* **ORDEN DE TRABAJO**:
Muestra cada una de las líneas de abajo en las que aparezca la palabra "which", distinguiendo entre mayúsculas y minúsculas.

──────── MATERIAL PROPORCIONADO

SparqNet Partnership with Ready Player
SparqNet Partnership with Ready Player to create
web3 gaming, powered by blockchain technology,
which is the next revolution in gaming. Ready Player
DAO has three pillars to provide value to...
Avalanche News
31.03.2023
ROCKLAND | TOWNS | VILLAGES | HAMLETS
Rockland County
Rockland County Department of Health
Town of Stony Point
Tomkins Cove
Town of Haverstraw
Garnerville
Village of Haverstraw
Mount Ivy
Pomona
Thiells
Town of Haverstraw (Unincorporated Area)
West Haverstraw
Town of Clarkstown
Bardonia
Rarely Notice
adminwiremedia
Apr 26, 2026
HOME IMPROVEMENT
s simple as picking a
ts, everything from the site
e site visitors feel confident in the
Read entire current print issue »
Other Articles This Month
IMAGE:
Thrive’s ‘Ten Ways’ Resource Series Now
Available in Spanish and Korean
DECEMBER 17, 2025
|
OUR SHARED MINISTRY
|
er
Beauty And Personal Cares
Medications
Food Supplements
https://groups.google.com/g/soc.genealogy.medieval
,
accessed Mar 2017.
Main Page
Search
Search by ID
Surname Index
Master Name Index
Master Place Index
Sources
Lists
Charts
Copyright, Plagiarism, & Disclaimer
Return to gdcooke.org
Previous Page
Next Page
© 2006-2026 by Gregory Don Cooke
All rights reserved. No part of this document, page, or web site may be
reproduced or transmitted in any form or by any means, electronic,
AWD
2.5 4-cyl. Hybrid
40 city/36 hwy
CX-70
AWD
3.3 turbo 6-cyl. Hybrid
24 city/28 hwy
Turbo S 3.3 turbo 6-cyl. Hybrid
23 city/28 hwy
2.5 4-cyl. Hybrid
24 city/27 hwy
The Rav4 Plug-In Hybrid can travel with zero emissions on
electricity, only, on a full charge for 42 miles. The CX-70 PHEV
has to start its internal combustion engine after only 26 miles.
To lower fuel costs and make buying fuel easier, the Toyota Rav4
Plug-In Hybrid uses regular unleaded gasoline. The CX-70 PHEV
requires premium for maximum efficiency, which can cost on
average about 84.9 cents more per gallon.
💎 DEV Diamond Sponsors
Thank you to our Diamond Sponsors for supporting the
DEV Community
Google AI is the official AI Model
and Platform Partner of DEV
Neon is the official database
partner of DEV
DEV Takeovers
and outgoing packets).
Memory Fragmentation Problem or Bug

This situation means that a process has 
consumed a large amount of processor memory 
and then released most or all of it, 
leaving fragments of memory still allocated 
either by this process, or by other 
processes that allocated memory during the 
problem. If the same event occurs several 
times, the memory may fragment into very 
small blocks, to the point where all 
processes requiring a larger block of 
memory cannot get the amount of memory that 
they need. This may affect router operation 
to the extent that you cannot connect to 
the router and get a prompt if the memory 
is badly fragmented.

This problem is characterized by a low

────────────────
──────── MATERIAL PROPORCIONADO

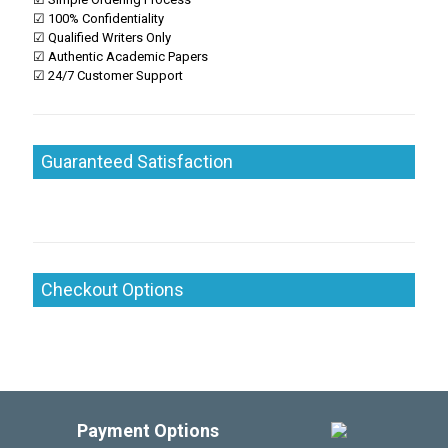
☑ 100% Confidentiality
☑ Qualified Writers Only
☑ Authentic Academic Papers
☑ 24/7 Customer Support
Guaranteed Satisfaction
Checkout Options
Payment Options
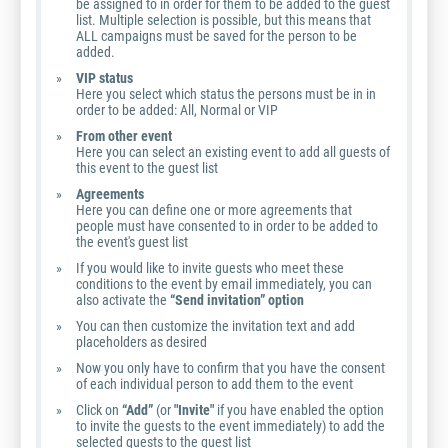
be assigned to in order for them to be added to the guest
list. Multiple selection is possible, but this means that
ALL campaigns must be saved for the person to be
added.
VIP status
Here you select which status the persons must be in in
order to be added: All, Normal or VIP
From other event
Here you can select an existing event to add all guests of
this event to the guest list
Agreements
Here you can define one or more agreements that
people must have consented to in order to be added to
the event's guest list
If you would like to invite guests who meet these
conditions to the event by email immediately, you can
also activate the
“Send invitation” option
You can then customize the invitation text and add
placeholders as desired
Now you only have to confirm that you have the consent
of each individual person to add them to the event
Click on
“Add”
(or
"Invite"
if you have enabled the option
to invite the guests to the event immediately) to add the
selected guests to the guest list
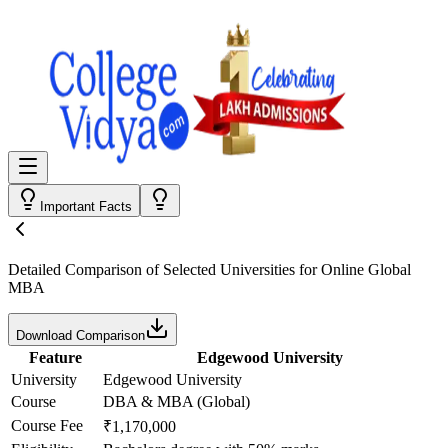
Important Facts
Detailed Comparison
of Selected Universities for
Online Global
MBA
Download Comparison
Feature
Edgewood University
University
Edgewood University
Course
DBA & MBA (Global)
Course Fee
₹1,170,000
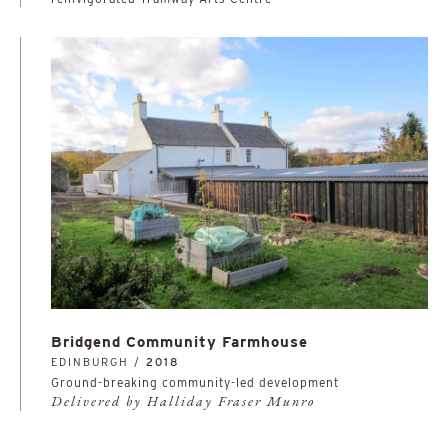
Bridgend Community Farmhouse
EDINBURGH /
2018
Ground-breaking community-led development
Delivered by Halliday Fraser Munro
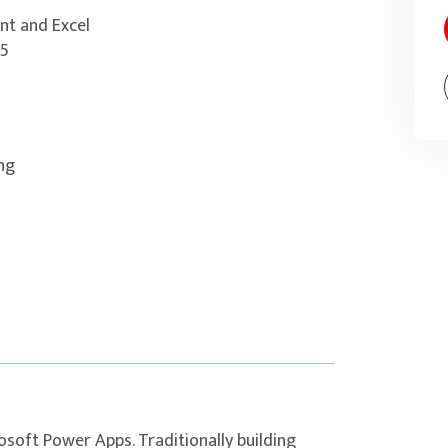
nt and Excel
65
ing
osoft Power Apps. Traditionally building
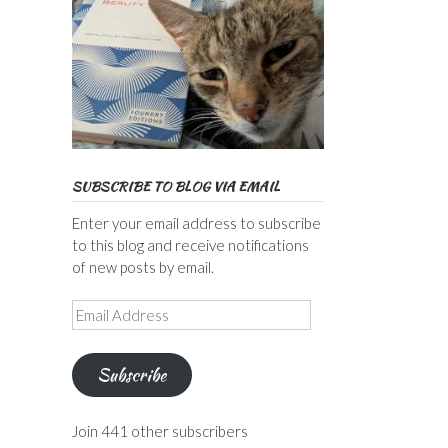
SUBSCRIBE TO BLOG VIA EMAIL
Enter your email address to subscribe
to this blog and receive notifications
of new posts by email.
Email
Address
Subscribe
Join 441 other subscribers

────────────────

* **RESPUESTA AL EJERCICIO**:
which is the next revolution in gaming. Ready Player
requires premium for maximum efficiency, which can cost on
Here you select which status the persons must be in in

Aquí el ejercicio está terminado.